Nation/World

Deadlocked jury leads to mistrial in actor Danny Masterson’s rape case

A Los Angeles judge declared a mistrial Wednesday after the jury was deadlocked in the case of “That ‘70s Show” actor Danny Masterson, who faced three counts of rape, according to multiple news reports.

The charges stem from incidents said to have taken place between 2001 and 2003 - right in the middle of Masterson’s best-known role as Steven Hyde in the popular Fox sitcom that ran from 1998 to 2006 and was nominated for 16 Primetime Emmy Awards.

The jury told Judge Charlaine Olmedo on Nov. 18 that they were “unable to reach a unanimous decision on any of the counts,” Variety reported. The judge said then that members of the jury, who had deliberated for nearly three days, had not spent long enough on the decision to declare a mistrial and ordered them to return after a week-long break for Thanksgiving to restart deliberations.

Reinhold Mueller, a deputy district attorney for Los Angeles County, said in opening statements that two of the women accusing Masterson of rape - a close friend of his personal assistant and an actress he did not know very well - either became faint or passed out after drinking with him, according to the Associated Press. The third woman was Masterson’s ex-girlfriend, who said he was on top of her when she woke up.

──────────────────────────────

§ **JOB**:
Write the next part of the article on the Danny Masterson mistrial, picking up after its last sentence. The items after the article aren't needed for anything here.

──────────────────────────────

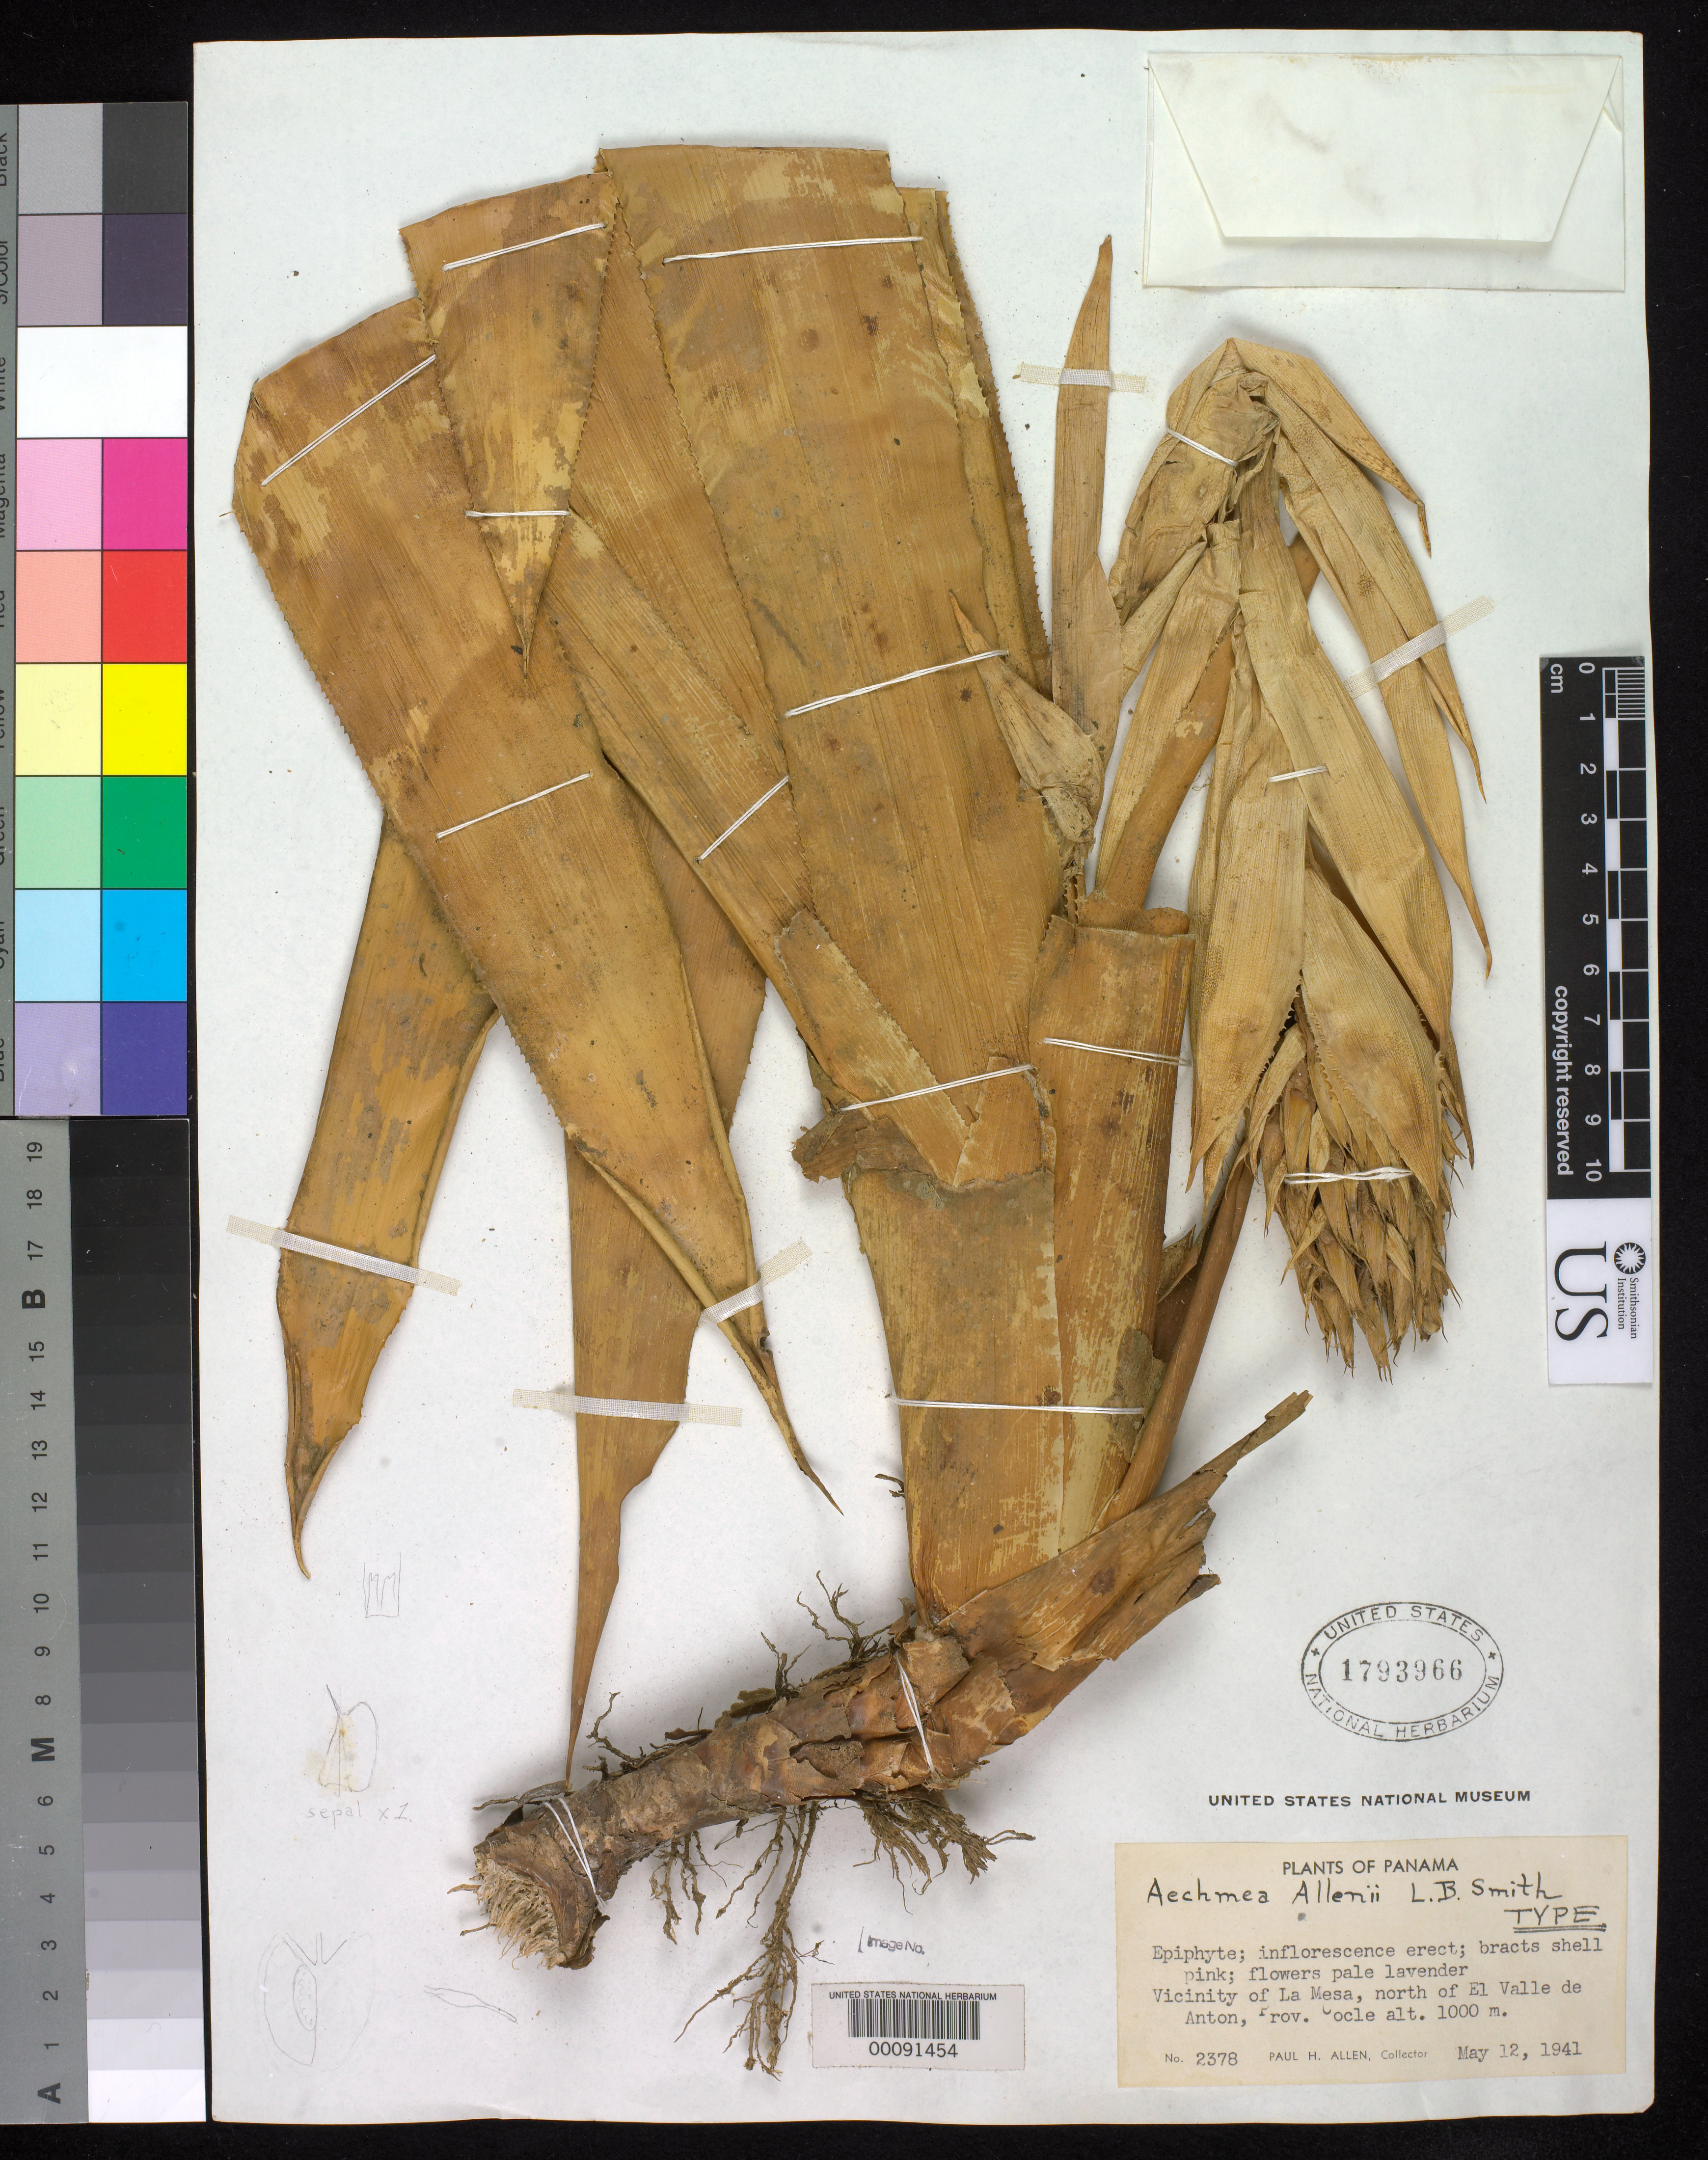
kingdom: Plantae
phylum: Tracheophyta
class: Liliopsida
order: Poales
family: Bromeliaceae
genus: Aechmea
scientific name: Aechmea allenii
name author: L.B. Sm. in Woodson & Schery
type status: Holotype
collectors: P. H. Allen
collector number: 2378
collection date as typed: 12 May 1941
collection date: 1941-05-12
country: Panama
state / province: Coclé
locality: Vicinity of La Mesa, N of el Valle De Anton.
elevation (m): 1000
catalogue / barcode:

──────────────────────────────

§ **FINAL ANSWER**:
Masterson is a lifelong Scientologist, and all three accusers are former members of the church. Two of them went to the church about Masterson’s behavior and were told it wasn’t rape, the AP reported. The assistant’s friend, who alleged that Masterson threatened her with a gun while raping her, testified that a church official denied her permission to report the actor to police, according to the Los Angeles Times.

Variety reported that Masterson’s ex-girlfriend said she was told by a church official that it was not possible for someone to rape their girlfriend, and that it was her duty to “give him sex whenever he wanted.”

Olmedo insisted that the trial not be dominated by talk of the church and its alleged scare tactics. The L.A. Times reported that after the first witness testified, Olmedo chastised the prosecution for its line of questioning: “I understand these witnesses’ lives may have been completely inundated with Scientology,” Olmedo said. “This trial is not going to be inundated with Scientology.”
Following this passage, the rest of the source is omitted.